Thursday, September 22, 2022

How do insurers identify good drivers?

The previous post reminded me of the importance of Credit Scores as a screening device.  Here is a post from a couple of years ago.  And I am still curious to hear about unique uses of credit history (see question at end). 

The FTC's Bureau of Economics relased their FACTA study, which concludes that:
  1. Credit scores effectively predict ... the total cost of [auto insurance] claims.
  2. Credit scores permit insurers to evaluate risk with greater accuracy, which may make them more willing to offer insurance to higher-risk consumers ... . [note: this is why you can call up GEICO, let them look at your credit report, and get an auto insurance quote over the phone].
  3. a group, African-Americans and Hispanics tend to have lower scores than non-Hispanic whites and Asians.
  4. ...scores effectively predict risk of claims within racial and ethnic groups.
  5. The Commission could not develop an alternative scoring model that would continue to predict risk effectively, yet decrease the differences in scores among racial and ethnic groups.
So even though credit scores help insurance companies price insurance more accurately, point 3 implies that some groups pay more, on average, than others. The policy issue behind the study is whether the government ought to ban the use of credit history for anything but making loans. As point 4 implies, banning the use of credit scores would result in higher prices for good drivers, regardless of their race or ethnicity.

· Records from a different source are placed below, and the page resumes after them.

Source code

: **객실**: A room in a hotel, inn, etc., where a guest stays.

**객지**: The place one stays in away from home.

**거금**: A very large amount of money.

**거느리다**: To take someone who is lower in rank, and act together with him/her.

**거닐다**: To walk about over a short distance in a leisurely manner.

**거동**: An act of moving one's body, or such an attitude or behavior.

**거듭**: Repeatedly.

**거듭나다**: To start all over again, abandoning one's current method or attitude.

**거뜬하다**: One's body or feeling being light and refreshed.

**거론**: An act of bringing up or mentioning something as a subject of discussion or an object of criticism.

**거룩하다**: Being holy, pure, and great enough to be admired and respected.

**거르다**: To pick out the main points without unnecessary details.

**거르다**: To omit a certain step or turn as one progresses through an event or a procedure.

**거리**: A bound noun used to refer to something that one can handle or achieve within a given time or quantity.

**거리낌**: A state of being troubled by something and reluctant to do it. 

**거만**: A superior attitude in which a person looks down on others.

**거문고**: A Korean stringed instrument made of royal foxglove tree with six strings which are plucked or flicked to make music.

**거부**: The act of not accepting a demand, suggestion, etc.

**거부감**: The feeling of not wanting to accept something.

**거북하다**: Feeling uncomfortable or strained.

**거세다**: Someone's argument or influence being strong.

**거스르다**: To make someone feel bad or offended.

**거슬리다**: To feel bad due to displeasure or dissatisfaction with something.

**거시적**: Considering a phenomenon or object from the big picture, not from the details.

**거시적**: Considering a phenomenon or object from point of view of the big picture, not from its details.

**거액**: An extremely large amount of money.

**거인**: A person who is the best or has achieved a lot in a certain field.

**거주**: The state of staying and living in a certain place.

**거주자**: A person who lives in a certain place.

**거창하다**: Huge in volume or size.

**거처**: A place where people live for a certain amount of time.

Theory tells us that in states which ban the use of credit scores to price insurance (California and Massassachusetts) insurance companies would find it more costly to distinguish high from low risks, so they may lump them together (called "pooling"), and price insurance at the average risk. Or they may be concerned that only high risks would be willing to buy high-priced insurance (what economists call "adverse selection") and price high or, if price controls prevent high prices, exit the market.

I would be curious if any of our readers know of novel uses of credit scores as a screening mechanism, or if they have developed better predictors (point 5) in a particular application, like pricing insurance or screening job applicants.


  1. When I started at Gibson Guitar in 1995, I met a seasoned salesman named Ben Rhodes. Ben said he always knew if a music store dealer would be approved for credit or not. I asked how he knew. He said "After I talk to the owner a bit, I ask to use the bathroom. If the bathroom is clean, the credit will be good. And if the bathroom is dirty, the credit will be bad. There are people in the world who take care of things, and people in the world who don't take care of things. Someone who keeps their bathroom clean will pay there bills."

    I later learned that his method was as good as any!

  2. And if they use "there" in place of "their", demand a full background check before granting credit!